India and China for the last several decades have followed Churchill’s dictum “to jaw-jaw is always better than to war-war”. This generally captures the truth about Sino-Indian relations. Indeed, the two informal summits have been about managing uncertainties. As Henry Kissinger once observed, a key test of leadership is to manage uncertainty. It appears Xi and Modi, if not consciously and deliberately, have taken this observation very seriously.

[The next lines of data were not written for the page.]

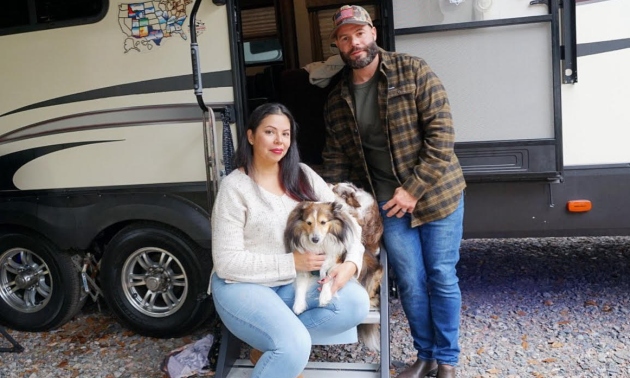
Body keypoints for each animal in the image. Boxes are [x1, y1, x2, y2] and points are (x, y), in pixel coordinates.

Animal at [286, 186, 386, 352]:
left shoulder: (338, 262)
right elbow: (300, 285)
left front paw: (325, 295)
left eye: (323, 222)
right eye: (308, 223)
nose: (315, 239)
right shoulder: (304, 265)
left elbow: (330, 276)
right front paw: (298, 305)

Informal summitry is a mechanism for coping with uncertainty and managing the eruption of any unexpected fissures in inter-state relations. This aptly captures whatever was on display in Wuhan and Mamallapuram. Although the Chinese economy is five times the Indian economy and China in aggregate terms is a more consequential actor globally, the Xi-led dispensation recognises the importance of engaging India to avoid unanticipated pitfalls in the relationship. Several factors explain China’s continued interest in informal summitry with India. Domestically, Xi faces protests in Hong Kong, unrest in Muslim majority region of Xinjiang and prospects of unrest in a post-Dalai Tibet. That apart, the current trade war between the US and China will and presumably weighs on Beijing to limit the number of frictional relationships in its foreign policy. India is a country with which Beijing has outstanding unresolved issues and it is safe and apposite to conclude that mitigating tensions and ensuring relations remain on an even keel is beneficial for China. Further, managing the international fallout for the range of repressive measures it has put in place to quell internal unrest and dissent, means that Beijing will continue to engage in informal summitry with India.

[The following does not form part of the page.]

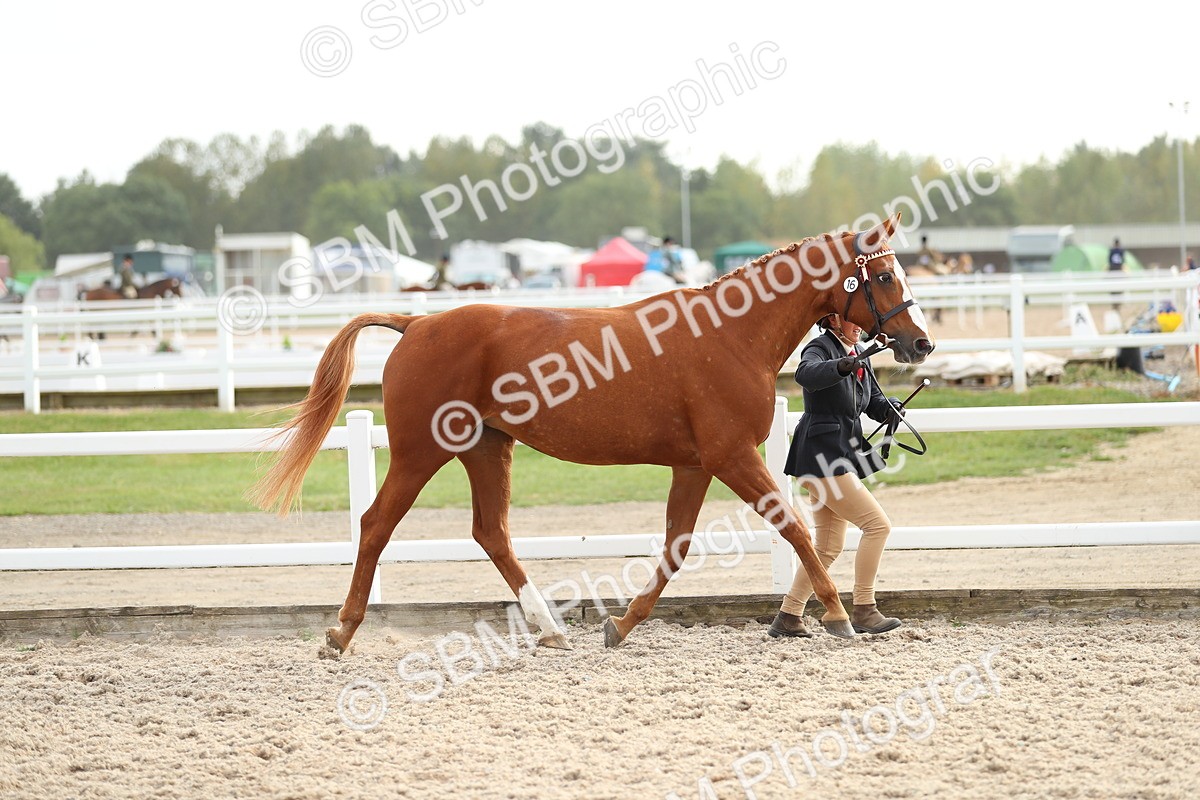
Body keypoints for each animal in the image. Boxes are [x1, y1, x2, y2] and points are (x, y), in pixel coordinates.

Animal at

However, the need for Beijing’s informal summitry with India is ultimately contextual. The prevailing internal and external challenges facing China is the key source of pressure for Beijing consenting to the continuation of informal engagements. Improvement in China’s domestic situation or even significant mitigation on both fronts will ease pressures on it to persist with the current executive-level talks with Modi. Given the vast differential in the level of power between China and India, the former may have few incentives to continue with Wuhan and Mamallapuram-like engagements. In addition, it is unclear and by any reasonable estimate if the cumulative effect of these summits will help resolve any of the problems that plague the Sino-Indian relationship.

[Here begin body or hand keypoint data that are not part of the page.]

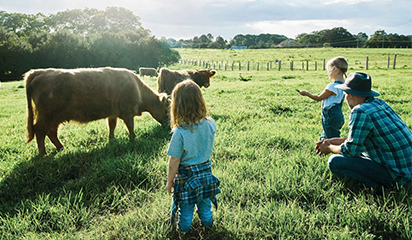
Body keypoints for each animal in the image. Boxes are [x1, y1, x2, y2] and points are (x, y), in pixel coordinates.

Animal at [25, 66, 170, 155]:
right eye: (167, 111)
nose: (170, 126)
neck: (138, 89)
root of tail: (37, 72)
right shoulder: (127, 112)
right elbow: (130, 126)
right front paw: (133, 138)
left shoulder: (113, 113)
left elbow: (112, 126)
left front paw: (111, 139)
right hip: (47, 115)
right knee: (40, 130)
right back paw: (43, 153)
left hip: (54, 117)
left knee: (51, 132)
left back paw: (61, 148)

For Modi, on the other hand, tensions with China serve his administration no good. The Indian economy is heavily dependent on Chinese imports and amidst slow economic growth; it makes little sense to allow relations to deteriorate or remain locked in a vacuum. New Delhi, however, faces a more daunting challenge in the event these informal summits end. For Beijing, it may simply be a transient phase in which to demonstrate an interest in remaining engaged with India. For Beijing, these informal engagements are merely or potentially serve as a cover for tiding over the problems it faces today. For India, the stakes are likely to be higher because of the structural weaknesses vis-a-vis China. This limits its options and potentially undermines the strength of its negotiating position on core issues that divide the two states. To be sure, there is a view among some experts that if India sees a lack of seriousness on the part of Beijing to overcome or make a good faith effort to engage New Delhi productively at least some of the nettlesome issues such as on trade, it will be compelled to assume or infer the worst from Beijing’s motives. In due course, it could precipitate a resurgence in crisis as was witnessed in Doklam forestalling an improvement in relations and compel India to expand its military capabilities beyond what it is doing currently and additionally forge a closer partnership with the Quad countries consisting of Japan, India, Australia and the United States. We have already witnessed, on the sidelines of the United Nations General Assembly (UNGA) the Quadrilateral dialogue elevated to foreign ministerial level engagement. Taken as a whole, whatever may be the merits of the Wuhan Spirit and Chennai Connect, these are merely engagements laden with symbolism than substance, help defuse tensions temporarily rather than resolve fundamental infirmities in the bilateral relationship.